Part 2, to be released later, will include data to characterize potential human exposures to the chemicals found in the tire crumb rubber material while using synthetic turf fields. Part 2 will be released along with results from a biomonitoring study being conducted by CDC/ATSDR to investigate potential exposure to constituents in tire crumb rubber. These research activities and the resulting findings do not provide an assessment of the risks associated with playing on or contact with the tire crumb rubber used for synthetic turf fields. Instead, these research results should inform future risk assessments, the EPA said.
Highlights of the report:
• This research represents the largest and most robust study of synthetic turf fields and tire crumb rubber to date in the United States.
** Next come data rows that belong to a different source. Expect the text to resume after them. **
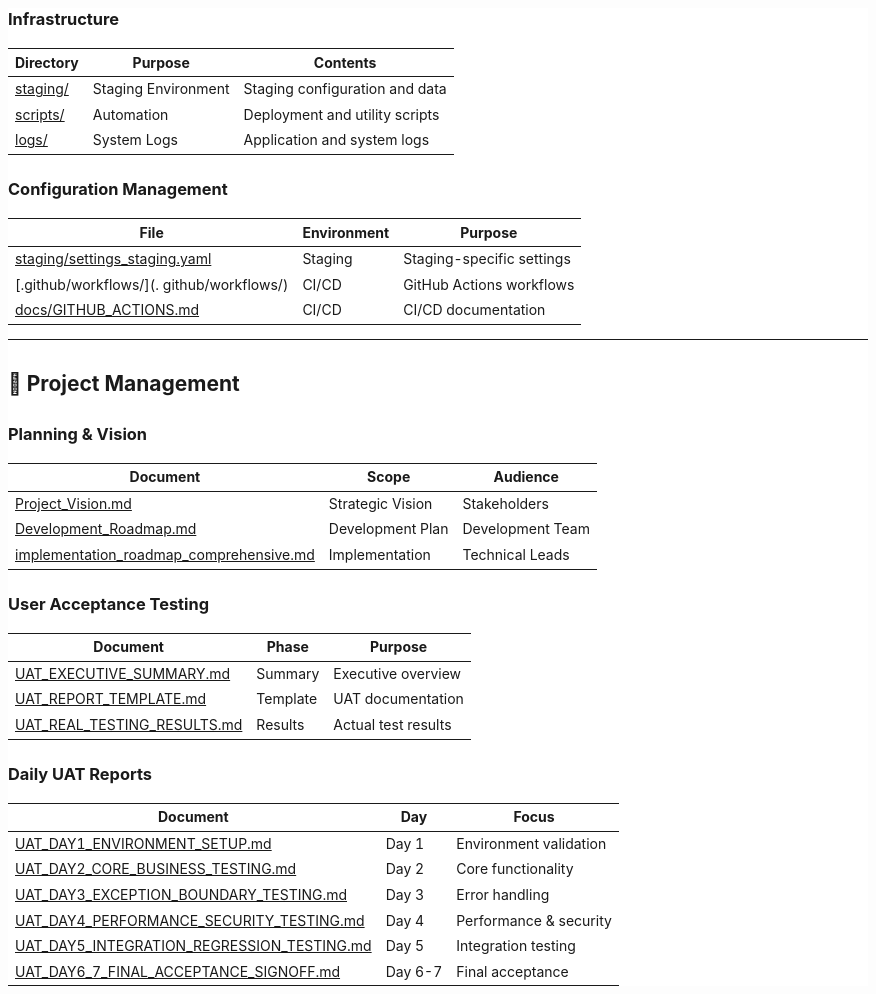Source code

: ### Infrastructure
| Directory | Purpose | Contents |
|-----------|---------|----------|
| [staging/](staging/) | Staging Environment | Staging configuration and data |
| [scripts/](scripts/) | Automation | Deployment and utility scripts |
| [logs/](logs/) | System Logs | Application and system logs |

### Configuration Management
| File | Environment | Purpose |
|------|-------------|---------|
| [staging/settings_staging.yaml](staging/settings_staging.yaml) | Staging | Staging-specific settings |
| [.github/workflows/](. github/workflows/) | CI/CD | GitHub Actions workflows |
| [docs/GITHUB_ACTIONS.md](docs/GITHUB_ACTIONS.md) | CI/CD | CI/CD documentation |

---

## 🎯 Project Management

### Planning & Vision
| Document | Scope | Audience |
|----------|-------|----------|
| [Project_Vision.md](Project_Vision.md) | Strategic Vision | Stakeholders |
| [Development_Roadmap.md](Development_Roadmap.md) | Development Plan | Development Team |
| [implementation_roadmap_comprehensive.md](implementation_roadmap_comprehensive.md) | Implementation | Technical Leads |

### User Acceptance Testing
| Document | Phase | Purpose |
|----------|-------|---------|
| [UAT_EXECUTIVE_SUMMARY.md](UAT_EXECUTIVE_SUMMARY.md) | Summary | Executive overview |
| [UAT_REPORT_TEMPLATE.md](UAT_REPORT_TEMPLATE.md) | Template | UAT documentation |
| [UAT_REAL_TESTING_RESULTS.md](UAT_REAL_TESTING_RESULTS.md) | Results | Actual test results |

### Daily UAT Reports
| Document | Day | Focus |
|----------|-----|-------|
| [UAT_DAY1_ENVIRONMENT_SETUP.md](UAT_DAY1_ENVIRONMENT_SETUP.md) | Day 1 | Environment validation |
| [UAT_DAY2_CORE_BUSINESS_TESTING.md](UAT_DAY2_CORE_BUSINESS_TESTING.md) | Day 2 | Core functionality |
| [UAT_DAY3_EXCEPTION_BOUNDARY_TESTING.md](UAT_DAY3_EXCEPTION_BOUNDARY_TESTING.md) | Day 3 | Error handling |
| [UAT_DAY4_PERFORMANCE_SECURITY_TESTING.md](UAT_DAY4_PERFORMANCE_SECURITY_TESTING.md) | Day 4 | Performance & security |
| [UAT_DAY5_INTEGRATION_REGRESSION_TESTING.md](UAT_DAY5_INTEGRATION_REGRESSION_TESTING.md) | Day 5 | Integration testing |
| [UAT_DAY6_7_FINAL_ACCEPTANCE_SIGNOFF.md](UAT_DAY6_7_FINAL_ACCEPTANCE_SIGNOFF.md) | Day 6-7 | Final acceptance |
• Findings from this study support the premise that while many chemicals are present in the recycled tire crumb rubber, exposure may be limited based on what is released into air or biological fluids.
• The presence of a substance does not directly equate with human exposure. While there are many chemicals associated with recycled tire crumb rubber, [the EPA] laboratory experiments suggest that the amount of chemicals available for exposure through release into the air and simulated biological fluids is relatively low.
• Emissions of many organic chemicals into air were typically found to be below detection limits or test chamber background, and releases of metals into simulated biological fluids were very low (mean bioaccessibility values averaged about 3% in gastric fluid and less than 1% in saliva and sweat plus sebum).
• In general, concentrations [of measured metal and extractable semivolatile organic compounds in this study were consistent with, and within the range of, concentrations found in previous studies.
• While there is concern about chemical exposures resulting from the use of recycled tire and other materials in synthetic fields, it is important to recognize that some of the chemicals are likely to be present in other types of fields, including natural grass fields. For example, metals (including lead) and PAHs (including benzo[a]pyrene) of potential concern at synthetic turf fields with tire crumb rubber infill are also often found in surface soil in the U.S. and may be present at natural grass playing fields.
• This report is not a risk assessment.
According to the Synthetic Turf Council, there are currently 12,000 to 13,000 synthetic turf fields in the United States, with 1,200 to 1,500 new installations each year. Fields often use recycled tire rubber as infill material, sometimes mixed with sand. Fields are at municipal and county parks; schools, colleges, and universities; professional sports stadiums and practice fields; and military installations. It is estimated that millions of people use or work at these fields each year.
EPA presented findings from the tire crumb rubber characterization research activities during a webinar on August 6, 2019.